A recent Courier Newsroom/Data for Progress poll of likely voters in Arizona found that 45% of Arizona voters would immediately rule out voting for a candidate who supported banning abortion in Arizona, while 19% would reconsider their vote.
Attempting to Pivot
Masters’ pivot on abortion rights isn’t the first time he’s tried to moderate his stances since becoming the Republican nominee for Senate. Prior to the Aug. 2 primary, Masters embraced the idea of privatizing social security.
“Maybe we should privatize social security, private retirement accounts,” Masters said during a primary debate. Such a move that could put benefits at risk and leave the economic security of more than 1 million Arizonans’ to the whims of the stock market.

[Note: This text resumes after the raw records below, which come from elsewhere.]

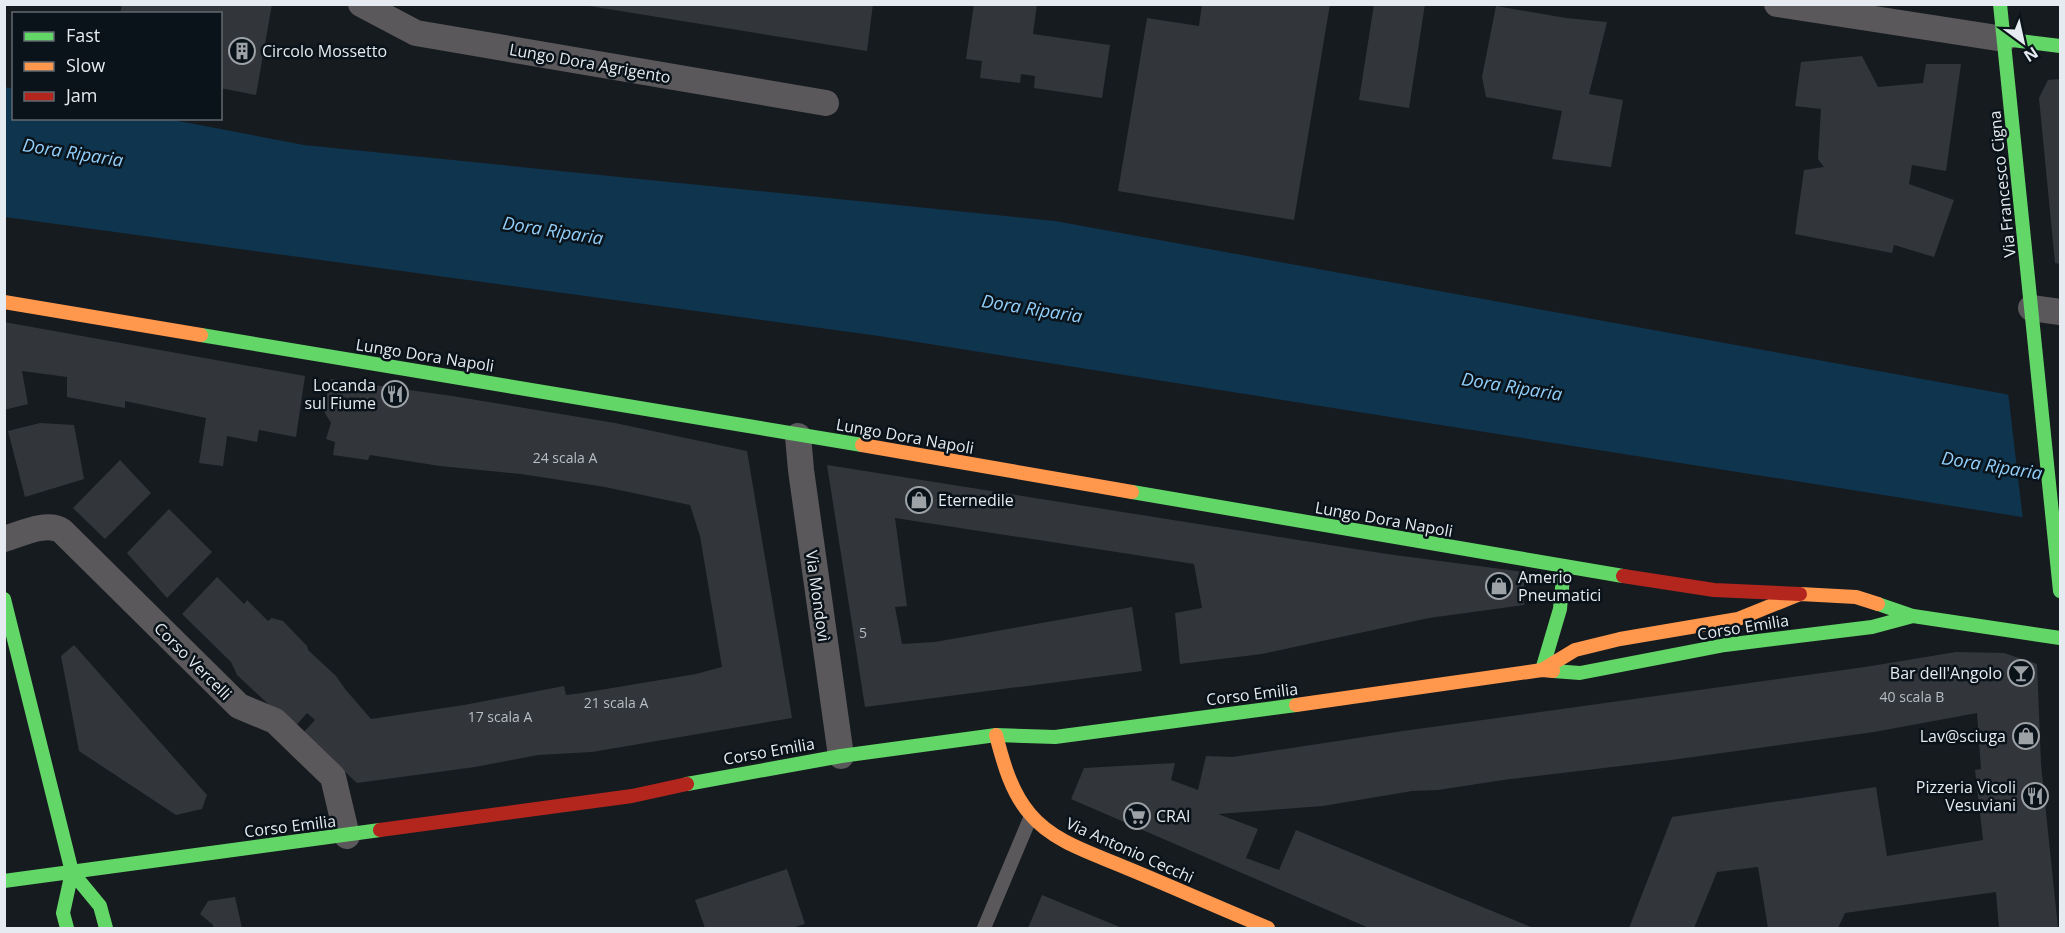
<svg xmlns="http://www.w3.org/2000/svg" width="2065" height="933" viewBox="0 0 2065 933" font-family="'Open Sans',sans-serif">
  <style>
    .water { fill: #0f344d }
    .pier { fill: #161b20 }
    .building { fill: #32363b }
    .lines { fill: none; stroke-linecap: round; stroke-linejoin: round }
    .lane { stroke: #5a585a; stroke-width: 14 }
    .street { stroke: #5a585a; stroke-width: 26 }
    .fast { stroke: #63d668; stroke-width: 14 }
    .slow { stroke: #ff974d; stroke-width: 14 }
    .jam { stroke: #b3261e; stroke-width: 14 }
    .labels { text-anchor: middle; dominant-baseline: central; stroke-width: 5; stroke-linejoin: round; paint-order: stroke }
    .number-label { font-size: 14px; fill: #b8bec3 }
    .poi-label { font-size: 16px; fill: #e5ebf0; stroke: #0a131a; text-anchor: start }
    .street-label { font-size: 16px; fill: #e5ebf0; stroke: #0a131a }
    .water-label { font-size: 18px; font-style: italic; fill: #93d0fc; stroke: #0a131a }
  </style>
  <rect width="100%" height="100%" fill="#161b20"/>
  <path class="water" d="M5 87 13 89 14 118 168 119 304 145 1055 221 2060 404V523L879 336 5 217Z"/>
  <path class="pier" d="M2008 392 2060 401V526L2023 520Z"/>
  <path class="building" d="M122 4H272L256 95 220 88V14H120Z
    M577 4H873L867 51Z
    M974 4H1037L1033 34 1110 45 1102 98 1034 88 1035 76 1021 74 1020 83 980 78 982 61 966 59Z
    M1202 4H1330L1294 220 1118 191 1147 18 1199 26Z
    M1374 4H1425L1409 108 1359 100Z
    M1496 6 1566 18 1607 22 1589 94 1623 100 1611 167 1552 159 1562 111 1486 97 1482 77Z
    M1862 56 1878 87 1923 83 1926 64H1961L1946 171 1912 165 1909 184 1954 200 1934 257 1894 245 1892 253 1795 234 1804 170 1824 167 1818 159 1821 109 1795 106 1801 62Z
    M2060 79V264L2055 263 2039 98 2048 80Z
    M4 322 305 376 296 437 259 430 257 442 227 436 223 466 199 463 206 418 125 401V408L67 397V377L22 371 28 404 4 410Z
    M331 379 452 396 615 423 747 451 792 718 592 752 538 755 475 767 357 783 303 733 315 720 307 713 294 728 237 675 231 662 182 614 217 577 244 604 247 600 268 621 272 618 283 621 307 646 308 650 336 676 345 689 371 719 464 705 564 686 566 695 582 693 696 674 722 667 700 536 690 505 605 487 521 474 440 466 370 455 368 460 333 455 335 442 326 439 331 423 323 410Z
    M40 423 74 425 84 479 25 497 8 431Z
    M120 460 151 493 105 539 73 508Z
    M827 465 1387 554 1524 572V605L1429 618 1262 654 1180 664 1175 613 1202 608 1194 564 895 518 907 606 895 607 902 644 935 642 1132 607 1142 671 865 707Z
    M169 509 212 552 167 598 127 553Z
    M74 645 207 795 202 809 176 815 79 751 61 656Z
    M1956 652 2004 653 2037 664 2041 764 2058 928H1999L1996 892 1845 913 1838 928H1768L1758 867 1717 872 1694 928H1629L1672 817 1876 787 1887 856 1983 840 1975 770 1981 769 1977 713 1874 732 1671 760 1503 780 1438 790 1412 791 1323 806 1218 814 1258 829 1246 858 1279 870 1296 830 1533 928H1369L1071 799 1084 768 1175 763 1171 780 1198 790 1206 756 1232 757 1403 731 1865 667Z
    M787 869 805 924 792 928H705L695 900Z
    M1042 895 1122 928H1028Z
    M235 897 242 928H214L213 925 200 914 208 901Z"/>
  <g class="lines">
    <path class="lane" d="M984 928 1031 816"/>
    <path class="street" d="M361 4 416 33 826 103
      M1777 4 2004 39
      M2031 308 2060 312
      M798 436 801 470 841 756
      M4 539C21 534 47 521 62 531L239 706 275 721 333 777 347 836"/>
    <path class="fast" d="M2000 4 2060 591
      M2004 39 2060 46
      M201 335 862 445
      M1132 492 1623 576
      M4 599 72 872 63 913 67 928
      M1878 604 1913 616 2060 638
      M1542 670 1560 609 1564 567
      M1553 671 1580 673 1725 645 1872 627 1913 616
      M687 784 841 756 996 735 1055 737 1296 705
      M72 872 100 906 106 928
      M4 881 380 830"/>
    <path class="slow" d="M4 302 201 335
      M862 445 1132 492
      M1542 670 1575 650 1620 639 1738 619 1800 594 1856 597 1878 604
      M1296 705 1542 670 1553 671
      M996 735C1003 762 1011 792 1030 814 1054 843 1095 854 1129 869 1175 888 1222 909 1268 928"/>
    <path class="jam" d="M1623 576 1714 590 1800 594
      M380 830 632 796 687 784"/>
  </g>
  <defs>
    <symbol id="building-ring" viewBox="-11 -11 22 22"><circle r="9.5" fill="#0a131a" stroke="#9da2a7" stroke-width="1.5"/><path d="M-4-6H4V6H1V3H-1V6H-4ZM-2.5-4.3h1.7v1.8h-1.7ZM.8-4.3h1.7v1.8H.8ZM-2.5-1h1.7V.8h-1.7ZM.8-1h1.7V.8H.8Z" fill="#9da2a7"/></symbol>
    <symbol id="restaurant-ring" viewBox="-11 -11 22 22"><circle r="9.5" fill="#0a131a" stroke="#9da2a7" stroke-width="1.5"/><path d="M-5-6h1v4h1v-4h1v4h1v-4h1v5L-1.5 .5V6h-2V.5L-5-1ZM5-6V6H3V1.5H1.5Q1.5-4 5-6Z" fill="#9da2a7"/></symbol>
    <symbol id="shop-ring" viewBox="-11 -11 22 22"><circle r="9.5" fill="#0a131a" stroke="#9da2a7" stroke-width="1.5"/><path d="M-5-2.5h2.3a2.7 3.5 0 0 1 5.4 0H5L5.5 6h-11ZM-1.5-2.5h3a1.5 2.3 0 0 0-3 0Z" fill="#9da2a7"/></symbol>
    <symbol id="bar-ring" viewBox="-11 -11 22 22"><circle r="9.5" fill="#0a131a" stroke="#9da2a7" stroke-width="1.5"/><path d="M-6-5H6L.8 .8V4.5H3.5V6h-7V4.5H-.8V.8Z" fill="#9da2a7"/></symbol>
    <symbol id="supermarket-ring" viewBox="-11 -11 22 22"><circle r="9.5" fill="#0a131a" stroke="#9da2a7" stroke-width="1.5"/><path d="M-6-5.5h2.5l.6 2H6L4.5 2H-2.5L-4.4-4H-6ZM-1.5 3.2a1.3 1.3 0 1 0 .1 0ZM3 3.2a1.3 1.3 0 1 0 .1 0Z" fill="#9da2a7"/></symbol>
  </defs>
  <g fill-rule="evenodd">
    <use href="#building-ring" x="227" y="36" width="30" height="30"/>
    <use href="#restaurant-ring" x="380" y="379" width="30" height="30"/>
    <use href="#shop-ring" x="904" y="485" width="30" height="30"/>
    <use href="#shop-ring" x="1484" y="571" width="30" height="30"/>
    <use href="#bar-ring" x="2006" y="658" width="30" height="30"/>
    <use href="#shop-ring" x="2011" y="721" width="30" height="30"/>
    <use href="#restaurant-ring" x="2020" y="781" width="30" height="30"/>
    <use href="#supermarket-ring" x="1122" y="801" width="30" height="30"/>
  </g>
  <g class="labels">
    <g class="number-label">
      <text x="565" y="457">24 scala A</text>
      <text x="863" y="632">5</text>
      <text x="1912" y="696">40 scala B</text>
      <text x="616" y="702">21 scala A</text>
      <text x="500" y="716">17 scala A</text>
    </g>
    <g class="poi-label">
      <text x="262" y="51">Circolo Mossetto</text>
      <text x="376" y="385" text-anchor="end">Locanda<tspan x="376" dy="18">sul Fiume</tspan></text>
      <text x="938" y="500">Eternedile</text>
      <text x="1518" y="577">Amerio<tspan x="1518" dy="18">Pneumatici</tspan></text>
      <text x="2002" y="673" text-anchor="end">Bar dell'Angolo</text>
      <text x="2006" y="736" text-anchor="end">Lav@sciuga</text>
      <text x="2016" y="787" text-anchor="end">Pizzeria Vicoli<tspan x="2016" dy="18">Vesuviani</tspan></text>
      <text x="1156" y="816">CRAI</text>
    </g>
    <g class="street-label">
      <text transform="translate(590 63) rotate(10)">Lungo Dora Agrigento</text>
      <text transform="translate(2002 184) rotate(-96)">Via Francesco Cigna</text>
      <text transform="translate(425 355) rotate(9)">Lungo Dora Napoli</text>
      <text transform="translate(905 436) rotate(10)">Lungo Dora Napoli</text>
      <text transform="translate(1384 519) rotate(10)">Lungo Dora Napoli</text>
      <text transform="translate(818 596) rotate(82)">Via Mondovì</text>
      <text transform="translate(1743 627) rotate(-9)">Corso Emilia</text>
      <text transform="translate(193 661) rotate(45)">Corso Vercelli</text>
      <text transform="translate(1252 694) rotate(-7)">Corso Emilia</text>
      <text transform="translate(769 751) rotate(-10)">Corso Emilia</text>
      <text transform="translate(290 826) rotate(-7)">Corso Emilia</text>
      <text transform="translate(1130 850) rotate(24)">Via Antonio Cecchi</text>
    </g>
    <g class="water-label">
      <text transform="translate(73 152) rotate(9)">Dora Riparia</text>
      <text transform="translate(553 230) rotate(9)">Dora Riparia</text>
      <text transform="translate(1032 308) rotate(9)">Dora Riparia</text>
      <text transform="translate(1512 386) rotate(9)">Dora Riparia</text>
      <text transform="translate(1992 465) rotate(9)">Dora Riparia</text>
    </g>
  </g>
  <rect width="2065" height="933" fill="none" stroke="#e5ebf0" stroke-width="12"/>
  <rect x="12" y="12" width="210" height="108" fill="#0a131a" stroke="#626970" stroke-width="1.5"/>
  <rect x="24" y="32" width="30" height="9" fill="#63d668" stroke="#626970" stroke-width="1.5"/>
  <text x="66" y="42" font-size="18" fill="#e5ebf0">Fast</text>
  <rect x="24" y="62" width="30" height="9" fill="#ff974d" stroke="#626970" stroke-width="1.5"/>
  <text x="66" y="72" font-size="18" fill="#e5ebf0">Slow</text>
  <rect x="24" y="92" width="30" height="9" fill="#b3261e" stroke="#626970" stroke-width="1.5"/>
  <text x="66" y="102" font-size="18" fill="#e5ebf0">Jam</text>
  <g transform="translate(2023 42) rotate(147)" stroke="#0a131a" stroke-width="4.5" paint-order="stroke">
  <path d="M0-4.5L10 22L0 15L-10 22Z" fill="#e5ebf0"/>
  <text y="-9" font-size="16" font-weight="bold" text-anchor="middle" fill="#e5ebf0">N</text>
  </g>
</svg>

After he won, however, he reversed himself and told the Arizona Republic that he doesn’t want to privatize Social Security.

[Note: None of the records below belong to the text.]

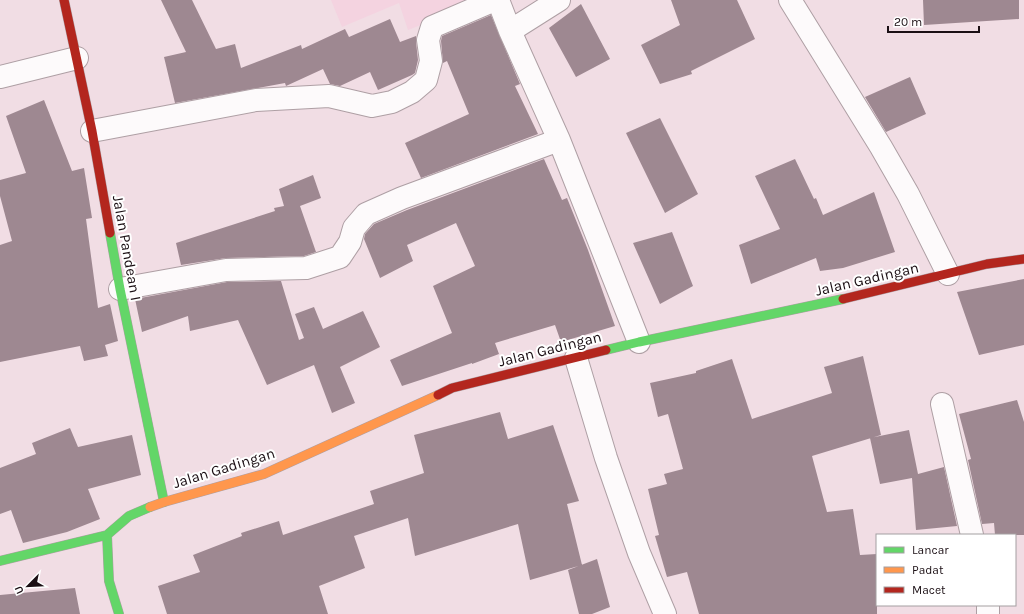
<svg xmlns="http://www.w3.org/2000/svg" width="1024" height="614" viewBox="0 0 1024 614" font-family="Karla,sans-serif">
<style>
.built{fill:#f4d3e0}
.building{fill:#9e8891}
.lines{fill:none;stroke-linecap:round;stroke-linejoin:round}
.street-casing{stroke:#ae9fa4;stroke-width:24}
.fast-casing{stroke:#ae9fa4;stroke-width:10}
.slow-casing{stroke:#ae9fa4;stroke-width:10}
.jam-casing{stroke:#ae9fa4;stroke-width:10}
.street{stroke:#fdfafb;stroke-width:22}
.fast{stroke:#63d668;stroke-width:9}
.slow{stroke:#ff974d;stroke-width:9}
.jam{stroke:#b3261e;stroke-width:9}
.labels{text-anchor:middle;stroke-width:4;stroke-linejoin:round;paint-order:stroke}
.street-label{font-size:15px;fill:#1b0f14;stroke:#fff}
</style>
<rect width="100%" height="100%" fill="#f1dde4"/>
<!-- built -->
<path class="built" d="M 331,0 L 483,0 L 408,30 L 399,3 L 342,27 Z"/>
<!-- building -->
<path class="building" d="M 161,0 L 192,0 L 216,49 L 235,44 L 241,68 L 301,45 L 302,49 L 345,29 L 349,37 L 390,19 L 400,42 L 416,36 L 416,42 L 418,60 L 415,73 L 412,75 L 378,90 L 370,72 L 340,86 L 330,84 L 323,69 L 286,86 L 285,83 L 175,103 L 164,57 L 186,52 Z
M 671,0 L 737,0 L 755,39 L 691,71 L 692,74 L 660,84 L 641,45 L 680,25 Z
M 923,0 L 1019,0 L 1019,19 L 924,25 Z
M 581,4 L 610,59 L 576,77 L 549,28 Z
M 491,15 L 520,84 L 515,86 L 538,134 L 421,178 L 405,143 L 469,114 L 447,61 L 443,63 L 441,41 L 442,36 Z
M 910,77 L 926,114 L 886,132 L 865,97 Z
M 44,100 L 72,171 L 84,168 L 92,218 L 86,219 L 98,308 L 110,304 L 118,341 L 105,345 L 108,356 L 84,361 L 80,346 L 0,362 L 0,245 L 12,241 L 0,196 L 0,180 L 26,173 L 6,116 Z
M 660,118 L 698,194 L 665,213 L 626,133 Z
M 544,159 L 562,200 L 567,198 L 588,250 L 615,326 L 561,342 L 555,325 L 495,343 L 499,354 L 472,364 L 472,363 L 402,386 L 390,360 L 452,333 L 433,286 L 475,266 L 456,223 L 407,245 L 413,261 L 380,278 L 364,239 L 365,234 L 374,224 L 407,210 Z
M 795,159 L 814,199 L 816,198 L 823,215 L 874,192 L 895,252 L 843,268 L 820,271 L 816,258 L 751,284 L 739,245 L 780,229 L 755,176 Z
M 313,175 L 321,198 L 300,206 L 316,252 L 304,256 L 226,258 L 181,265 L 176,243 L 275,211 L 274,208 L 284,206 L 279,189 Z
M 672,232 L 693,286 L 660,304 L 633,243 Z
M 1024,279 L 1024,345 L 979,355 L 957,292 Z
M 281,281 L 299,340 L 304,338 L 295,314 L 314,307 L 323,329 L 363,311 L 380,347 L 340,367 L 355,403 L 332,413 L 314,365 L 267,385 L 238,320 L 190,331 L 188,316 L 142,332 L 135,299 L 227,282 Z
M 863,356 L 881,435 L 812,456 L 827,512 L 853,509 L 860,555 L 877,554 L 877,614 L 699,614 L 687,572 L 667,577 L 655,536 L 659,535 L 648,489 L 667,484 L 664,474 L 683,469 L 668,414 L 658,417 L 650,383 L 696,373 L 696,371 L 732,359 L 752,419 L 832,393 L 824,367 Z
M 1017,400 L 1024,422 L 1024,535 L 995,535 L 994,523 L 982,524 L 968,460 L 971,459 L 959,414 Z
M 500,412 L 508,439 L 553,425 L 579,501 L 567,504 L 582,565 L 530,580 L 518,524 L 415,556 L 408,518 L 354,536 L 365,568 L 319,586 L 328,614 L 167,614 L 158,586 L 200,572 L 193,555 L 242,536 L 241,533 L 279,521 L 283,535 L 374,504 L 370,491 L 424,473 L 414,435 Z
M 70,428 L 78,447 L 132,435 L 141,475 L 88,489 L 100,519 L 67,532 L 23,543 L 11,510 L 0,514 L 0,468 L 36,454 L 32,443 Z
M 909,430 L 918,474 L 944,467 L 957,526 L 916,530 L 912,478 L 880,484 L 870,438 Z
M 597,559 L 610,607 L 592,614 L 579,614 L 568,570 Z
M 75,588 L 80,614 L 0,614 L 0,595 Z"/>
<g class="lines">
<!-- street casing -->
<g class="street-casing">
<path id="street" d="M 498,0 L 510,31 L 559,140 L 639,342
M 790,0 L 881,147 L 908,194 L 948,274
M 510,31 L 559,0
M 0,77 L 77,58
M 92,131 L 256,100 L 329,96 L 372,106 L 392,102 L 412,92 L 426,80 L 431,61 L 428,40 L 432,27 L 495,0
M 120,289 L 226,270 L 306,268 L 340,257 L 350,242 L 354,228 L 366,214 L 402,198 L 559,140
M 576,358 L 606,458 L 639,553 L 665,614
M 942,404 L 972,535
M 988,605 L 988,614"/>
</g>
<!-- fast casing -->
<g class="fast-casing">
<path id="fast" d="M 110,233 L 120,289 L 164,502
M 606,350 L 639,342 L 843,299
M 107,535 L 109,581 L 119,614
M 0,561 L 107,535 L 129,516 L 150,507"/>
</g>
<!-- slow casing -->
<g class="slow-casing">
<path id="slow" d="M 150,507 L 164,502 L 264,474 L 438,395"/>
</g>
<!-- jam casing -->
<g class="jam-casing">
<path id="jam" d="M 64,0 L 92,131 L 110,233
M 843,299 L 987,264 L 1024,259
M 438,395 L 452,388 L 606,350"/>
</g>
<!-- street -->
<use href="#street" class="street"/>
<!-- fast -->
<use href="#fast" class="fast"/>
<!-- slow -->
<use href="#slow" class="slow"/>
<!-- jam -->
<use href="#jam" class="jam"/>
</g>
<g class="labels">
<!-- street labels -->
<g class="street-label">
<text transform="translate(127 248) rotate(80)" y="5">Jalan Pandean I</text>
<text transform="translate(867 279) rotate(-13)" y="5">Jalan Gadingan</text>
<text transform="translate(550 349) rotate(-14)" y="5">Jalan Gadingan</text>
<text transform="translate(224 468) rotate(-17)" y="5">Jalan Gadingan</text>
</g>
</g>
<!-- legend -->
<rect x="876" y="534" width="140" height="72" fill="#ffffff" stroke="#a49fa1"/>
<rect x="884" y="547" width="20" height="6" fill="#63d668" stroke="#a49fa1"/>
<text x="912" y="554" font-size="12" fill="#1b0f14">Lancar</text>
<rect x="884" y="567" width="20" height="6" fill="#ff974d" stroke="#a49fa1"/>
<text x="912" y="574" font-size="12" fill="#1b0f14">Padat</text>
<rect x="884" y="587" width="20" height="6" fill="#b3261e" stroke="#a49fa1"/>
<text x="912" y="594" font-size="12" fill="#1b0f14">Macet</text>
<!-- north arrow -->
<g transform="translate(28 586) rotate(246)" stroke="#ffffff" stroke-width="3" paint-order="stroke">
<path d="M0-3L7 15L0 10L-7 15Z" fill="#1b0f14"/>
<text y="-6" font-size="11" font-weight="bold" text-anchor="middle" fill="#1b0f14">U</text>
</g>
<!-- scale -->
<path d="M888 26v6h91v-6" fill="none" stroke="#1b0f14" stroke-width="2"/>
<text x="894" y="26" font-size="12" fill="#1b0f14" stroke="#ffffff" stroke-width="3" paint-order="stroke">20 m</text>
</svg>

Masters’ flip-flops come as polling has shown him trailing Kelly by an average of eight points. It remains to be seen if Masters—whose hardline positions on issues like immigration, controversial statements about Black people, and embrace of the racist “great replacement theory” that earned him an endorsement from a literal neo-Nazi—will walk back these stances or others that are unpopular.
Will Masters Cling to the Big Lie?
It’s also unclear whether Masters will rebuke his own extreme and reckless claims about American elections and voting rights.
Masters—who has received the vast majority of his campaign funds from a billionaire who once wrote that he “no longer believe[s] that freedom and democracy are compatible”—has repeatedly spread false claims that former President Donald Trump won the 2020 election, lied about widespread voter fraud, and embraced the conspiracy theory that the deadly attack on the US Capitol on Jan. 6 might be a false flag operation set up by the FBI.
For now, Masters appears to be standing by those claims. Check back with us in two weeks, though.